Search code examples
rplotlylazy-evaluationtilde

Explanation of tilde in function arguments


I try to understang how to plot cumulative lines animation with plotly. The code from "Plotly R Open Source Graphing Library" is below:

library(plotly)

accumulate_by <- function(dat, var) {
  var <- lazyeval::f_eval(var, dat)
  lvls <- plotly:::getLevels(var)
  dats <- lapply(seq_along(lvls), function(x) {
    cbind(dat[var %in% lvls[seq(1, x)], ], frame = lvls[[x]])
  })
  dplyr::bind_rows(dats)
}

df <- txhousing 
fig <- df %>%
  filter(year > 2005, city %in% c("Abilene", "Bay Area"))
fig <- fig %>% accumulate_by(~date)
  1. The main question is to explain what happens when we pass the ~date to the accumulate_by function. Which values dat and var variables will get? And how it works?
  2. If I understand what values the var and dat variables take, it becomes clear what the f_eval function does, but now I don’t understand this.
  3. What plotly:::getLevels is? I mean, I did not find any documentation about this function.

Solution

    1. The main question is to explain what happens when we pass the ~date to the accumulate_by function. Which values dat and var variables will get? And how it works?

      accumulate_by will take whatever values of dat and var are passed to it, in that order. What this means is if you pass accumulate_by(Var1, Var2) this is the same as accumulate_by(dat = Var1, var = Var2). This is called positional matching.

      As the code is written fig is your dat variable, since it comes into accumulate_by via the pipe (%>%) in the first position. ~date is your var variable, because it's in the second position.

      the ~ in front of date means "by", so "by date".

      What accummlate_by is actually doing is collecting all rows and all variables with a given date value in a new variable called level. It's then progressing to the next date value and collecting all rows and variables for that date, plus all rows and variables for all the preceding values of date and giving that another value for level. You can check str(fig) before and after applying accumulate_by to see that fig gets much longer (many more rows) and gains another variable called level after applying accumulate_by.

    2. If I understand what values the var and dat variables take, it becomes clear what the f_eval function does, but now I don’t understand this.

      Addressed (I hope) in the answer to question 1.

    3. What plotly:::getLevels is? I mean, I did not find any documentation about this function.

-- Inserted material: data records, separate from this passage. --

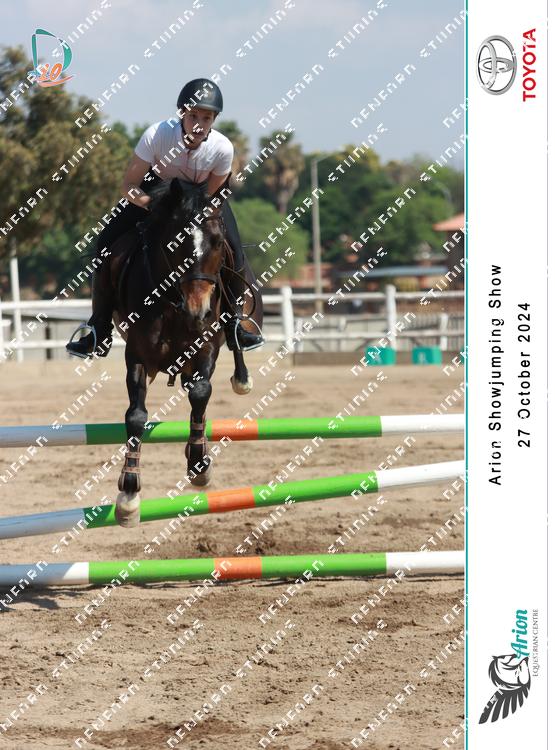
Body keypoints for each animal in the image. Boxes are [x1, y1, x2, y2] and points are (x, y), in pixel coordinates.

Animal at [109, 177, 263, 527]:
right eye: (175, 245)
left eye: (218, 244)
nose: (199, 312)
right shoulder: (136, 355)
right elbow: (136, 416)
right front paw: (129, 493)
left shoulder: (205, 348)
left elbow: (201, 394)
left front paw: (199, 464)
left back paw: (242, 377)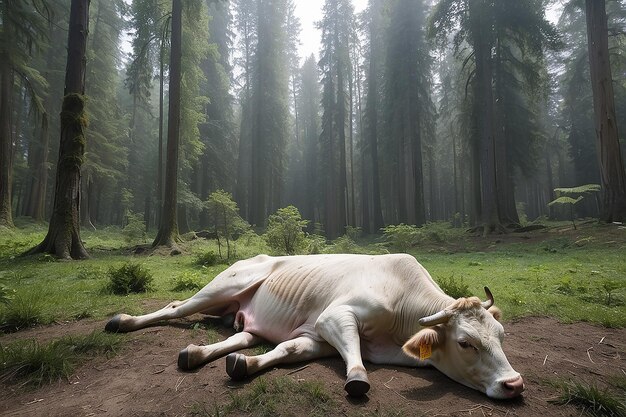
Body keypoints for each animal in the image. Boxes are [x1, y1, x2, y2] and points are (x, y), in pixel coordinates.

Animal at [105, 252, 524, 398]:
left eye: (502, 336)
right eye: (466, 343)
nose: (514, 384)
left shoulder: (314, 334)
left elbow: (289, 349)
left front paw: (248, 366)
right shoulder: (333, 317)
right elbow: (352, 349)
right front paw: (357, 376)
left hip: (245, 316)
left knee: (242, 337)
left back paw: (201, 354)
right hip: (224, 285)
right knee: (175, 307)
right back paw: (121, 321)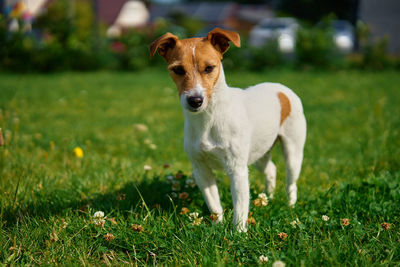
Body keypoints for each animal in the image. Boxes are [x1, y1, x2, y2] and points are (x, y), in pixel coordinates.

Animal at [150, 27, 306, 232]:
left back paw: (290, 205)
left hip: (293, 151)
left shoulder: (237, 169)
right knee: (271, 169)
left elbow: (240, 207)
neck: (208, 119)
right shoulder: (201, 170)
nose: (195, 100)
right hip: (259, 152)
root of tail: (280, 88)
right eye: (178, 69)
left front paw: (239, 233)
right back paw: (269, 198)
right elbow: (214, 204)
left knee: (291, 182)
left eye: (209, 68)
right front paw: (217, 226)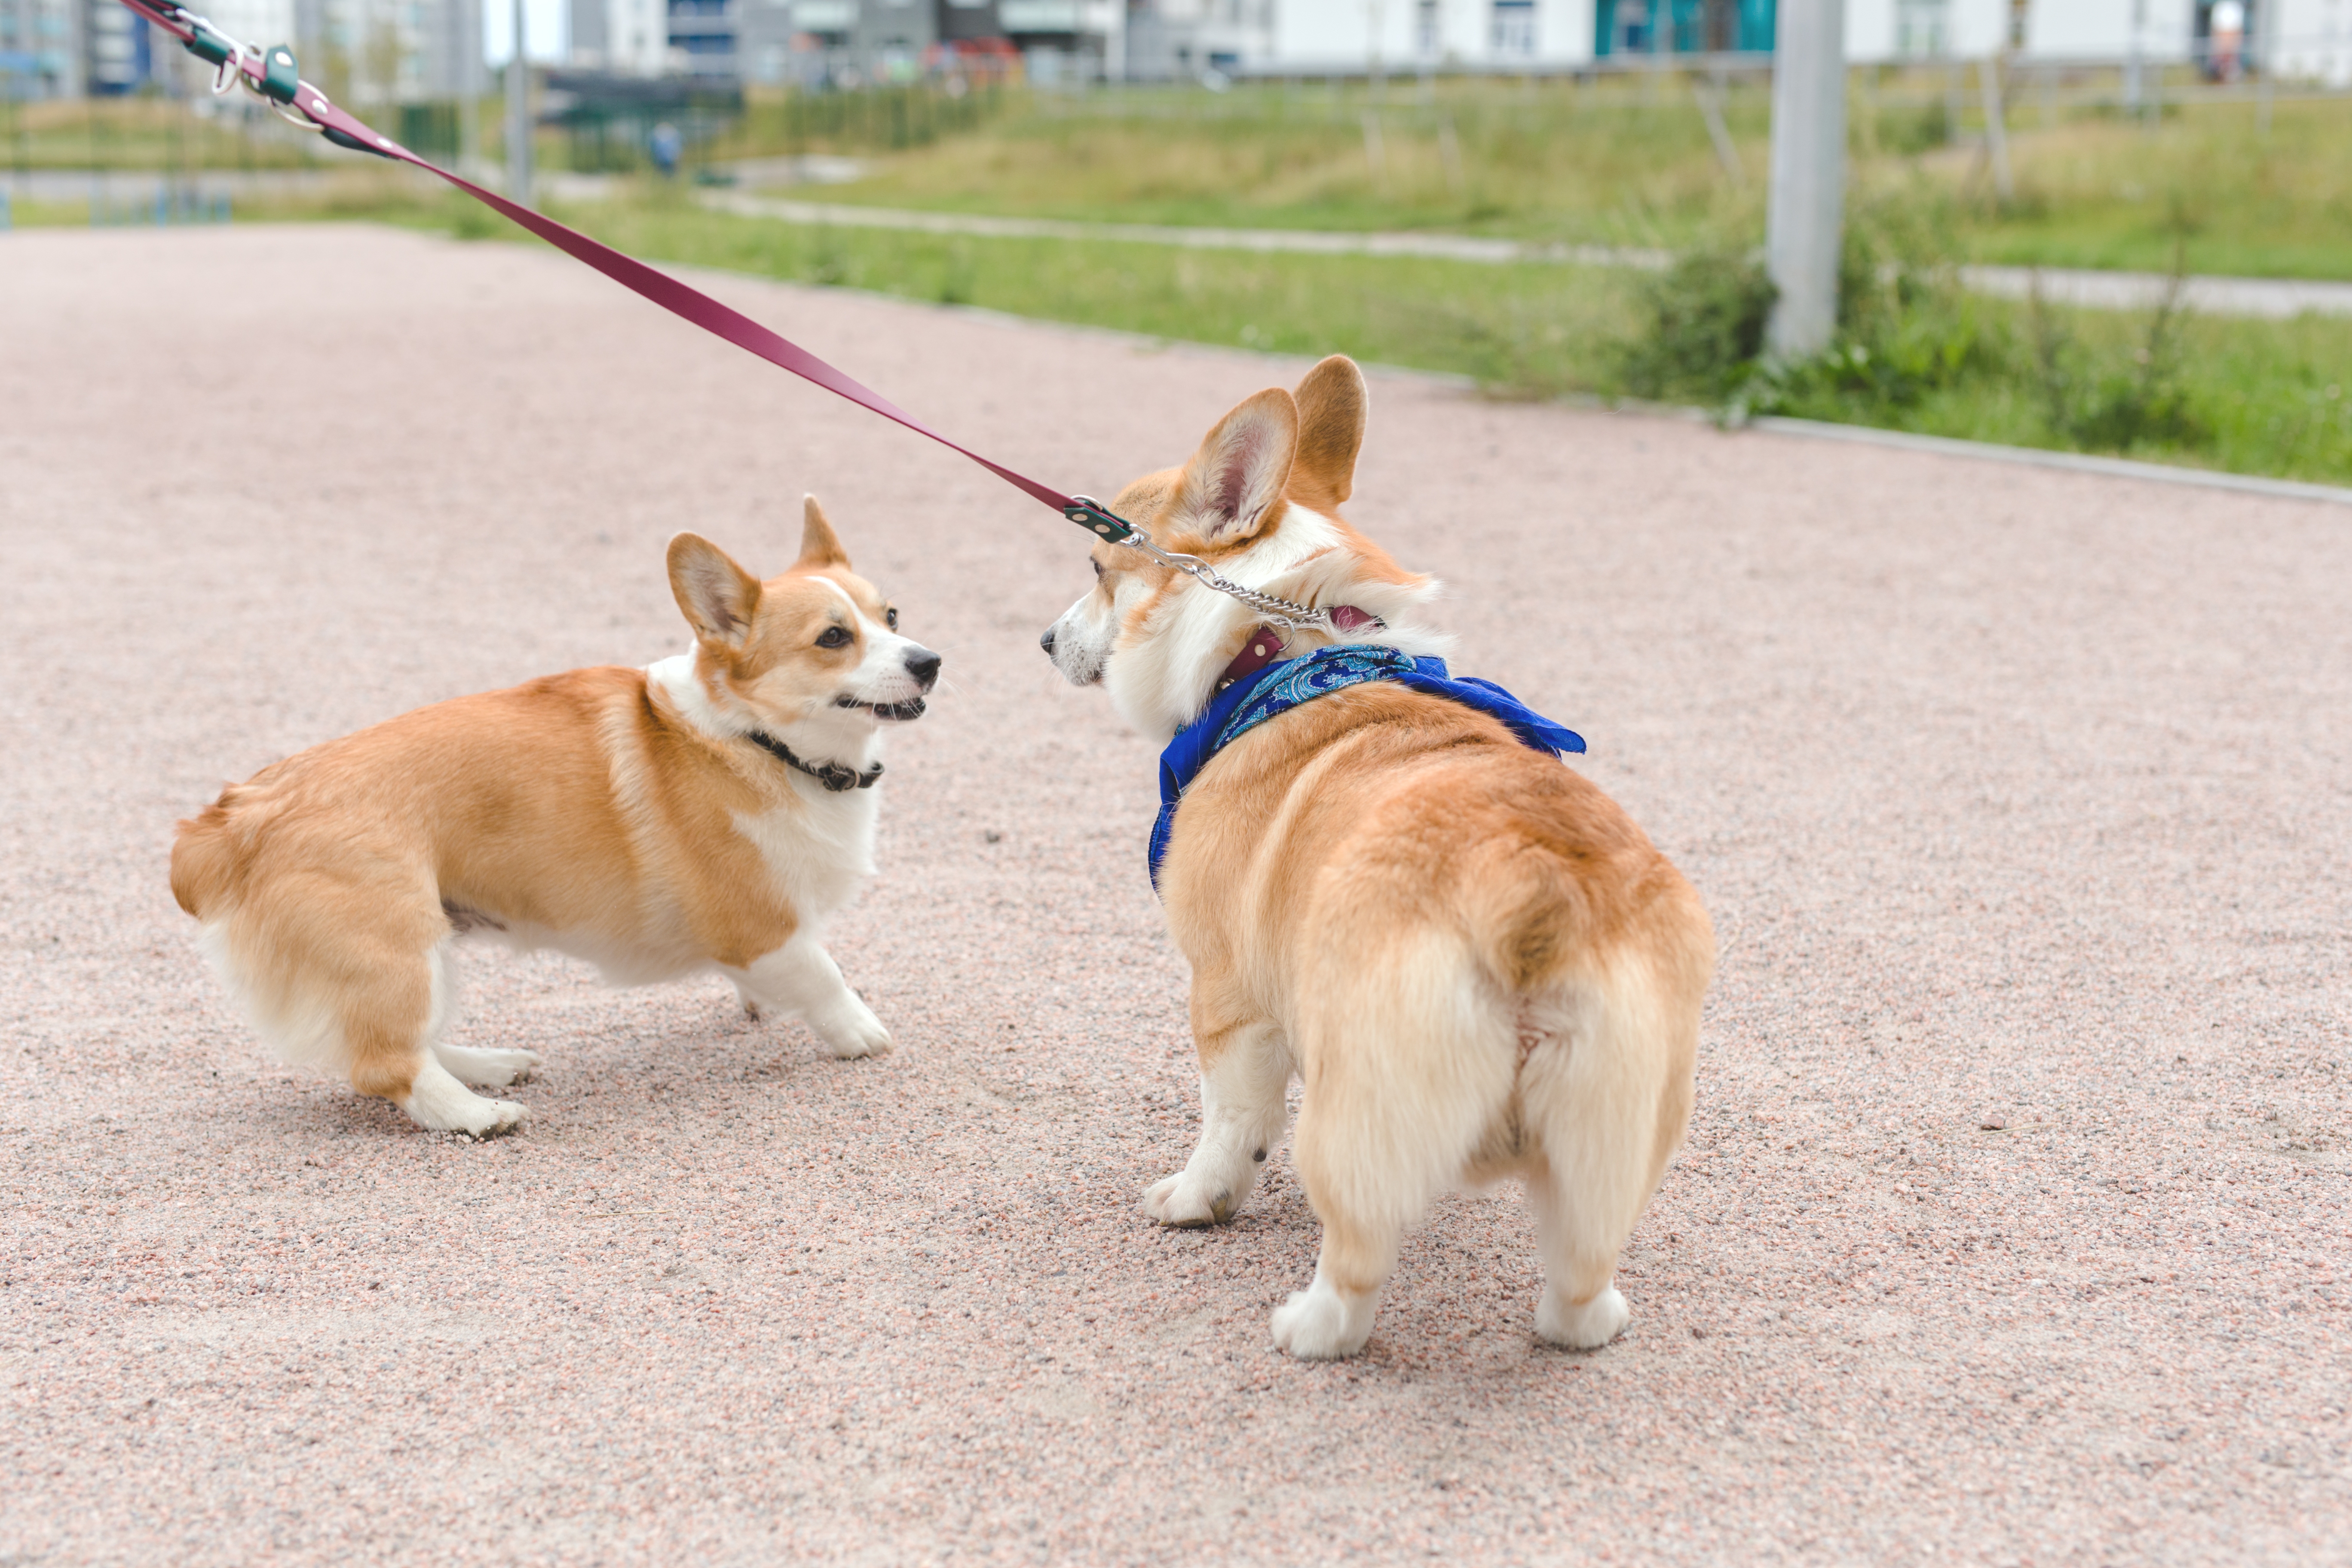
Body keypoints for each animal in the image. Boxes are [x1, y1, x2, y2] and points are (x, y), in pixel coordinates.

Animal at [170, 503, 940, 1142]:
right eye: (833, 637)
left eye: (893, 616)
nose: (931, 662)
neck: (758, 739)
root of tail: (229, 820)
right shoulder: (761, 925)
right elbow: (825, 974)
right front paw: (861, 1034)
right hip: (394, 948)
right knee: (384, 1063)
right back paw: (478, 1115)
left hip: (425, 950)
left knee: (399, 1039)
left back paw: (488, 1066)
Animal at [1049, 359, 1712, 1363]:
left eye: (1098, 570)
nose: (1047, 642)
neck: (1277, 654)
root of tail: (1536, 890)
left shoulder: (1228, 998)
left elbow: (1229, 1125)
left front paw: (1197, 1200)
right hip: (1615, 1130)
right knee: (1579, 1274)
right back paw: (1590, 1322)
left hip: (1351, 1109)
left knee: (1357, 1251)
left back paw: (1309, 1328)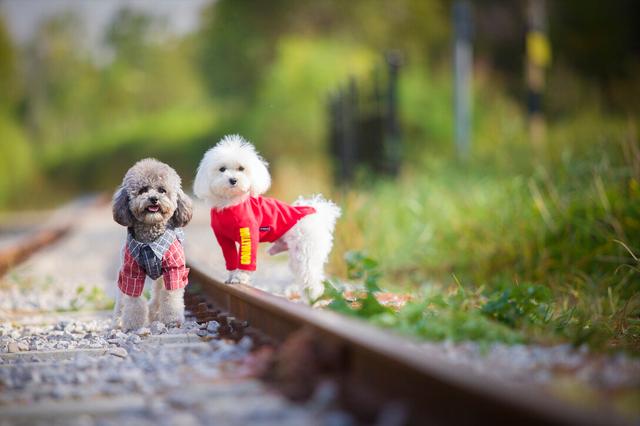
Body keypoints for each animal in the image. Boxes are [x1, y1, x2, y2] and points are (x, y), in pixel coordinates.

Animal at [194, 135, 340, 302]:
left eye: (241, 168)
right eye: (222, 169)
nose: (233, 180)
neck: (230, 204)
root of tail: (316, 212)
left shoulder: (248, 234)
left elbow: (246, 259)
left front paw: (239, 278)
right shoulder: (224, 239)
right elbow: (231, 258)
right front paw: (231, 276)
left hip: (305, 252)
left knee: (311, 278)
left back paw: (313, 300)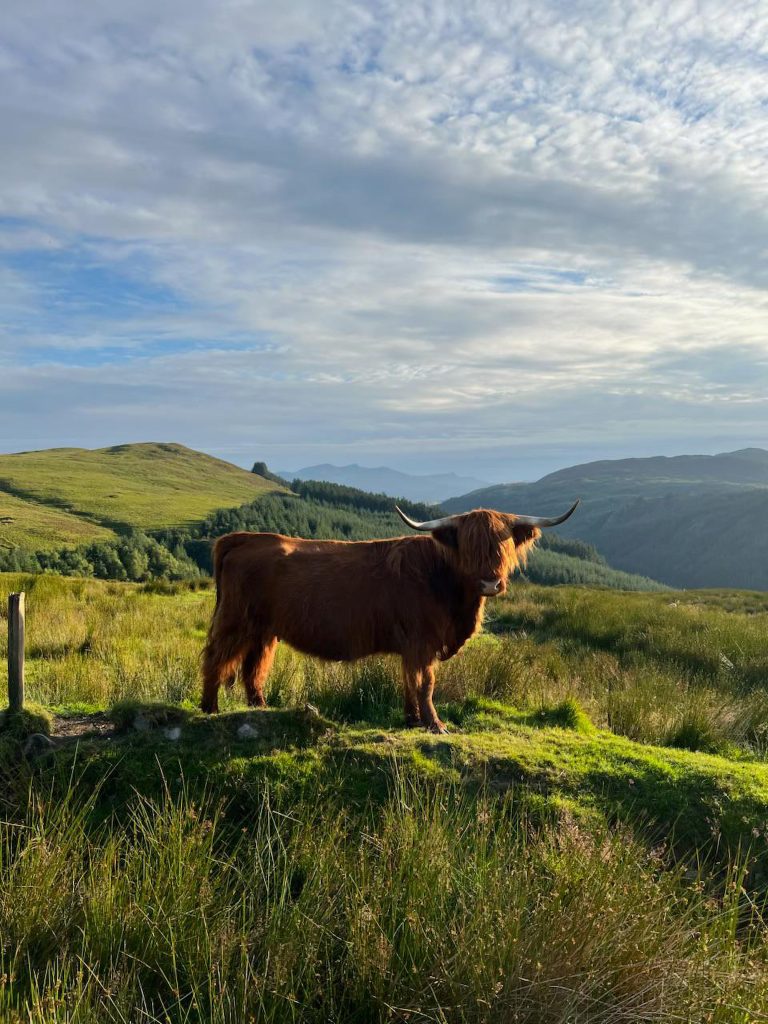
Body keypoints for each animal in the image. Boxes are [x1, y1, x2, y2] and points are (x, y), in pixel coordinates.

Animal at [201, 500, 579, 732]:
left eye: (502, 544)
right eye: (469, 546)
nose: (490, 582)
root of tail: (239, 539)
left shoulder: (413, 646)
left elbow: (409, 682)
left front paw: (412, 720)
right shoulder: (422, 640)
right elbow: (425, 683)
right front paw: (436, 725)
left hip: (264, 630)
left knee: (254, 667)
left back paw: (260, 708)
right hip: (235, 620)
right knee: (216, 660)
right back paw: (209, 709)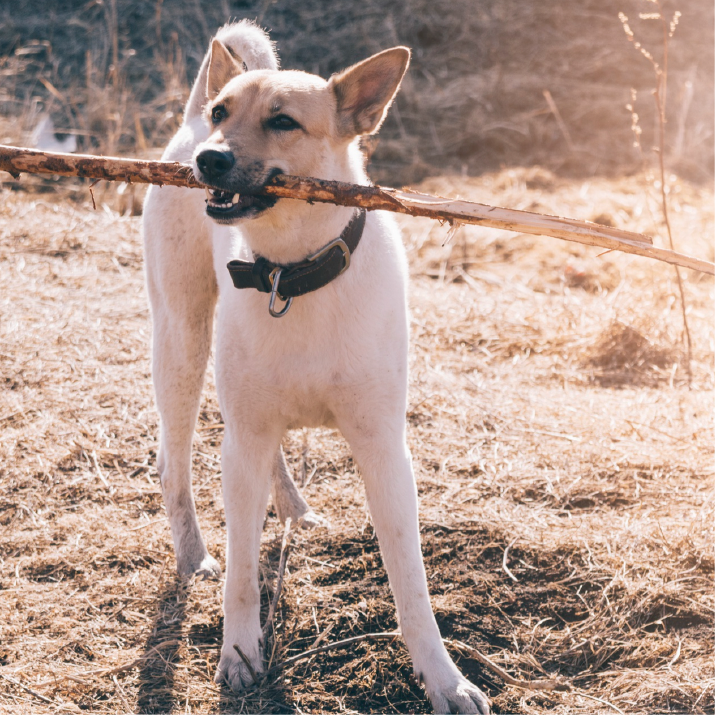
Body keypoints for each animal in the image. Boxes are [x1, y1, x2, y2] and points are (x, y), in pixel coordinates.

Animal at [145, 19, 492, 712]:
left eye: (283, 121)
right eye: (227, 113)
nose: (210, 160)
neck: (292, 271)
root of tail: (187, 121)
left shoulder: (383, 449)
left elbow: (410, 581)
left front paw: (443, 679)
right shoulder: (244, 436)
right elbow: (243, 572)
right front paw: (239, 653)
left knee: (264, 460)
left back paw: (294, 508)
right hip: (182, 343)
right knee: (177, 464)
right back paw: (195, 555)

      The triple colon means "search entire package (in this case the package is plotly) including non-exported items in the package". What this means in practice is that lots of packages have "helper" functions and other utilities that aren't usually used by end-users. Instead those helper functions are used by other functions in the package. Helper functions aren't "exported", that is, generally available by just entering their names. One can access them though, by using the ::: triple colon.

      Because getLevels is not really intended to be used by plotly package users it likely isn't documented.